Saudades do Futuro
Olhando para os resultados eleitorais do passado domingo verifica-se uma clara vitória da AD, embora longe do objetivo de Luís Montenegro: ter sossego. A verdade é que a composição do novo Parlamento não assegura estabilidade de um governo AD, pelo menos a médio prazo. Há três blocos políticos praticamente equivalentes, a disputa pelo poder não vai deixar de existir.
Não basta dizer que houve viragem à direita. É preciso perceber porquê e se o que é complexo se pode resumir, simplisticamente, a essa frase feita. A campanha da direita populista foi feita de ruído, golpes de publicidade e dramatização - desprovida de conteúdo. Porém, o programa está lá, subliminar e, não se enganem, bem ultraliberal, ao jeito de um dos seus influenciadores: Javier Milei. Em nada contribuirá para melhorar a vida da população, nomeadamente do seu eleitorado. Reparem que não ouvimos uma única proposta sobre Habitação, Educação, Saúde ou Trabalho.
Não nos iludamos: é um projeto político ideológico, claro nas posições racistas, xenófobas, machistas, conservadoras, saudosistas do antigo regime e, sim, haverá quem o suporte consciente de tudo isto. Mas será um erro dramático considerar que são todos fascistas encartados.
A realidade é que a esmagadora maioria do povo português vê as condições de vida agravarem-se, a crise da habitação agudiza-se e o acesso à saúde mingua. O custo de vida aumenta, salários não acompanham. O país cada vez mais desigual. Há uma revolta nas vozes e desesperança no olhar.
A esquerda, de maneira geral, tem perdido a capacidade de assumir o protesto, o descontentamento, e de projetar futuro. Esse espaço está a ser ocupado, ainda que de forma perversa, pela direita radical e extrema-direita. É fundamental que a esquerda perceba que este pode ser o caminho para a irrelevância, para a dissolução, o que é desastroso para a Democracia. Não é um fenómeno nosso, veja-se a Hungria, Itália, Polónia, Alemanha ou França. Há que fazer uma profunda reflexão sobre para quem se fala, o que se diz e as falhas da ação. Os últimos resultados eleitorais obrigam a essa reflexão e, sobretudo, a agir. O centro está em declínio e quem não polariza morre. É urgente o resgate da esperança, é determinante que a esquerda crie uma nova resposta política. Sim, radical, porque tem de ir à raiz dos problemas e colocar em causa este estado de coisas.
Os 156 mandatos da Direita no Parlamento são suficientes para revisão da lei eleitoral e da Constituição. Há sérios riscos de serem postos em causa Direitos Fundamentais e o Estado Social. Soma-se a isto um candidato à Presidência da República que assume a vontade de reformas profundas para as quais não tem competências próprias e, portanto, só podendo alinhar com as que vierem da Direita.

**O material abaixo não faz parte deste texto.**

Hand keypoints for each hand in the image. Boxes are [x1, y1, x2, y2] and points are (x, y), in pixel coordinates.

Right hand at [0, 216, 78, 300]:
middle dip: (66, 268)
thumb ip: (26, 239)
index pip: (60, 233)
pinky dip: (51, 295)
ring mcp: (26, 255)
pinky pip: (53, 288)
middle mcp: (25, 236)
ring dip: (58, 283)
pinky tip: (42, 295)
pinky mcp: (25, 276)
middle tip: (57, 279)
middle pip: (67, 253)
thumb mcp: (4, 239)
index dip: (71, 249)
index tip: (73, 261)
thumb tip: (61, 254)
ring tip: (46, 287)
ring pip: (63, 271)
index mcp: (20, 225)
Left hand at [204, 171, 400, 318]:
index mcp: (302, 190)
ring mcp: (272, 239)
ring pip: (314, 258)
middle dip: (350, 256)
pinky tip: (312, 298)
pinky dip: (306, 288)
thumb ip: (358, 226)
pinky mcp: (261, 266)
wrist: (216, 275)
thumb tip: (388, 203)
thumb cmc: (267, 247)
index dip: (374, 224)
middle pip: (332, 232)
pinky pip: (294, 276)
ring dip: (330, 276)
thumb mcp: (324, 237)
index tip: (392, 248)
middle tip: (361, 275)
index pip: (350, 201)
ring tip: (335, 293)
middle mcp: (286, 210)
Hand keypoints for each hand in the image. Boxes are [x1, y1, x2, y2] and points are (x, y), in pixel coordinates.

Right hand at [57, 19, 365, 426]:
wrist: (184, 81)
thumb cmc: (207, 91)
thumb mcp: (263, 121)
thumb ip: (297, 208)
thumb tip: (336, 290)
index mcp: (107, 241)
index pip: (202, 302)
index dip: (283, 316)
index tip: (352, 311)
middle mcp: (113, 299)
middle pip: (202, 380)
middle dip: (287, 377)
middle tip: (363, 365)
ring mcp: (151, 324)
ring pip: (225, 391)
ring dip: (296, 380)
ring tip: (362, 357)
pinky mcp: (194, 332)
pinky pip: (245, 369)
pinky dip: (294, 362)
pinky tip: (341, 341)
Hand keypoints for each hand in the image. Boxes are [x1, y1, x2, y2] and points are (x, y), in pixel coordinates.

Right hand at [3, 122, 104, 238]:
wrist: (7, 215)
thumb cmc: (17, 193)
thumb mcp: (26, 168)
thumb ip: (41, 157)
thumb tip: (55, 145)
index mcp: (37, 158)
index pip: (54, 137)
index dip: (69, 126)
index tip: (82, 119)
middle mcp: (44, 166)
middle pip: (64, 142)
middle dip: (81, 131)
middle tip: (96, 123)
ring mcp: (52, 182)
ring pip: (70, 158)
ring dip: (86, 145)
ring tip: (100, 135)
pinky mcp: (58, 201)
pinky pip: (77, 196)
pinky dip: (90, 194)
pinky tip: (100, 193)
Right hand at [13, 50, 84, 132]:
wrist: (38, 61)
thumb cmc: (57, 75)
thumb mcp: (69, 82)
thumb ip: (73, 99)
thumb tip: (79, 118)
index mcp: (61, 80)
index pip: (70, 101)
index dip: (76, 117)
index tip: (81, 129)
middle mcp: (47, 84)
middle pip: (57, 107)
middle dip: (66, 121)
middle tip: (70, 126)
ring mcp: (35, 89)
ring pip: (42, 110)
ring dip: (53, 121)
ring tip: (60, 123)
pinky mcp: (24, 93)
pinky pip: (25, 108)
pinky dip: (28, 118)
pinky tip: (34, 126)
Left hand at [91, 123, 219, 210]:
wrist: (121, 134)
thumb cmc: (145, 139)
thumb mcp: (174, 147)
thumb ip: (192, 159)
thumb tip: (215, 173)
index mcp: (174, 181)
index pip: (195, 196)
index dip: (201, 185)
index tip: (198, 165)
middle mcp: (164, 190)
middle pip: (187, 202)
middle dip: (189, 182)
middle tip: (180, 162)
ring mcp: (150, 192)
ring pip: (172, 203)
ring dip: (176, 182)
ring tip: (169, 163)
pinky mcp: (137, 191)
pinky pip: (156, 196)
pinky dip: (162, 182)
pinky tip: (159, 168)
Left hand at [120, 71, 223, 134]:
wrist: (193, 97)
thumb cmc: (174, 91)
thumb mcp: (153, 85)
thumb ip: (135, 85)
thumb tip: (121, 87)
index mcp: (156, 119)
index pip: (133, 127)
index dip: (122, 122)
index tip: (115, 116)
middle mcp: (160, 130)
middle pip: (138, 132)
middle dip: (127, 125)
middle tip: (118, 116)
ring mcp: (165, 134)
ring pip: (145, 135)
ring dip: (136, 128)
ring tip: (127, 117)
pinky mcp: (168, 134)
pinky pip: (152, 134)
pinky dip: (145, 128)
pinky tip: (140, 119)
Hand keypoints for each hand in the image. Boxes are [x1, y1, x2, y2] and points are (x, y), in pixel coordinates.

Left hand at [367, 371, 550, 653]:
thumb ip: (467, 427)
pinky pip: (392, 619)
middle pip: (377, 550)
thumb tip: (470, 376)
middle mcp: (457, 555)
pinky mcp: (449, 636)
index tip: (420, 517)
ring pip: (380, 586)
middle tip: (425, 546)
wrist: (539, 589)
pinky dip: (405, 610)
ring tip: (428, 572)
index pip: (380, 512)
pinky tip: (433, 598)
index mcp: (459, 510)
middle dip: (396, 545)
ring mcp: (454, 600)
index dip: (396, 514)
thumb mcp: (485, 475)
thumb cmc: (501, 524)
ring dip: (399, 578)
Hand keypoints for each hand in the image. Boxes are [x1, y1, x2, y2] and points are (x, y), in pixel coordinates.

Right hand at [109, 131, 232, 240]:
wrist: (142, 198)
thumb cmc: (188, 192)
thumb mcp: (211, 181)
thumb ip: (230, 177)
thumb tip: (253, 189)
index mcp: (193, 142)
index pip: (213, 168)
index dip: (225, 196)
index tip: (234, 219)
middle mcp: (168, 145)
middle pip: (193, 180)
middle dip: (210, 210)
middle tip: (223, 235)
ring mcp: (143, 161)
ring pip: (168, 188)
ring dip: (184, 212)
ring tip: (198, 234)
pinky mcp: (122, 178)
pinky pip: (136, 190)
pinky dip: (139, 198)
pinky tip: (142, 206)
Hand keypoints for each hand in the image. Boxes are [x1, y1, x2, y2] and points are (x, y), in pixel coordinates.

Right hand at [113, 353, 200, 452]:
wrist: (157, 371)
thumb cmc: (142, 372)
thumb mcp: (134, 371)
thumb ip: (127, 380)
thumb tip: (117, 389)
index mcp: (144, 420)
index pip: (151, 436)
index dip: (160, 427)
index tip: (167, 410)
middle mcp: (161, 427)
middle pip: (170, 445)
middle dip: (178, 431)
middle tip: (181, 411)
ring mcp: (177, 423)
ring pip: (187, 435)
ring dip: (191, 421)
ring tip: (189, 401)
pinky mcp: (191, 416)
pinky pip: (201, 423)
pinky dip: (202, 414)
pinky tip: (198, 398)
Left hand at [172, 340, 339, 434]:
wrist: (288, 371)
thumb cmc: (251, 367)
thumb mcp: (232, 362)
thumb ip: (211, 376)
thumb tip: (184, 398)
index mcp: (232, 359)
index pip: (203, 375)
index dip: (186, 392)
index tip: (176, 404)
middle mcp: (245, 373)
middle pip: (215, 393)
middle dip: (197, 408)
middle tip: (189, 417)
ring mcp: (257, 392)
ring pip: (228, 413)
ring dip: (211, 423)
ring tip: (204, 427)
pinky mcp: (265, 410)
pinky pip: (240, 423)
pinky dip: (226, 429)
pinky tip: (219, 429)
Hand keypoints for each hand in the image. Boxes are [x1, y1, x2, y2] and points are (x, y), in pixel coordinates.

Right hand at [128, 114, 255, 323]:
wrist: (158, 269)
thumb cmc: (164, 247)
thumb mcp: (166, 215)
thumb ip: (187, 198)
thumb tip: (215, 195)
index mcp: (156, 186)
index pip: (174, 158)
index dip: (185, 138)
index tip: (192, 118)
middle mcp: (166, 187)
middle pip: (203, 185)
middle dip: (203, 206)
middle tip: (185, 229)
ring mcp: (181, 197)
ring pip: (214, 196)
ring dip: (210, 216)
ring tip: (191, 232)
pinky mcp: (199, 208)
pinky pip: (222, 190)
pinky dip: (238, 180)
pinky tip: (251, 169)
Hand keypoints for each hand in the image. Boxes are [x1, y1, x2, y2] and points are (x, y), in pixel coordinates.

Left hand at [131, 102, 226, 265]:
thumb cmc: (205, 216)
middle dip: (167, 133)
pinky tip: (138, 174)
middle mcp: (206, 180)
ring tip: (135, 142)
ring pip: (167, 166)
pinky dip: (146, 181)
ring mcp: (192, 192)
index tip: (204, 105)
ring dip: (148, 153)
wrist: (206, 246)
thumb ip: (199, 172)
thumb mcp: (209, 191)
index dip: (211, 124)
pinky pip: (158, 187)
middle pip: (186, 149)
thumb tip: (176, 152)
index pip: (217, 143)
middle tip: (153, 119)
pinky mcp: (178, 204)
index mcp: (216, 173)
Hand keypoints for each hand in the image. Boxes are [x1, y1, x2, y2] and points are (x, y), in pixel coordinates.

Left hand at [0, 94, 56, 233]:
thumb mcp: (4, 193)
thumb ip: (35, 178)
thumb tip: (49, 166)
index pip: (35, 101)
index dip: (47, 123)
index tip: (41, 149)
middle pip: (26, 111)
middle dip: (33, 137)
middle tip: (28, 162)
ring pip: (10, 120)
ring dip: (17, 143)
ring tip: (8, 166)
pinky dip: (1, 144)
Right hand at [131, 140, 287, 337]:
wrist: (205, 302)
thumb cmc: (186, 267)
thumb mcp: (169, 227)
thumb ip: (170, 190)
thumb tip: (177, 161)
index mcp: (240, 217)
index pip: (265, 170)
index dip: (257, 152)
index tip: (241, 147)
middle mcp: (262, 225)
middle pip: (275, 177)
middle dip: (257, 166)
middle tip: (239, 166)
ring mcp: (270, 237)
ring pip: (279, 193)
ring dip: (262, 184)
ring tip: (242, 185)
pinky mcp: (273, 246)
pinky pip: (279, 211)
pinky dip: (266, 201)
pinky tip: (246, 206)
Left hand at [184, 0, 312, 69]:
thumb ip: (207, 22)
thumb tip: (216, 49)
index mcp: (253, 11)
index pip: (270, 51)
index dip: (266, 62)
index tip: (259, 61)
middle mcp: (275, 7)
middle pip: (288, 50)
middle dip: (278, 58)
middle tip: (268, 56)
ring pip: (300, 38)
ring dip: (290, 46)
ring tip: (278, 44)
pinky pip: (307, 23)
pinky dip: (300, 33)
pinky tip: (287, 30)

O embate foi grande, é certo, o calendário eleitoral acelerado e várias batalhas se avizinham, a começar pelas autárquicas. A esquerda e o centro-esquerda não podem desistir do debate político sobre o país nas presidenciais. O momento que vivemos é grave e perigoso. É tempo de ação cidadã, de agregar forças, de incentivar uma candidatura mobilizadora e abrangente, defensora da Democracia e da República, capaz de unir e que nos aponte futuro, como por exemplo a que pode ser protagonizada por António Sampaio da Nóvoa.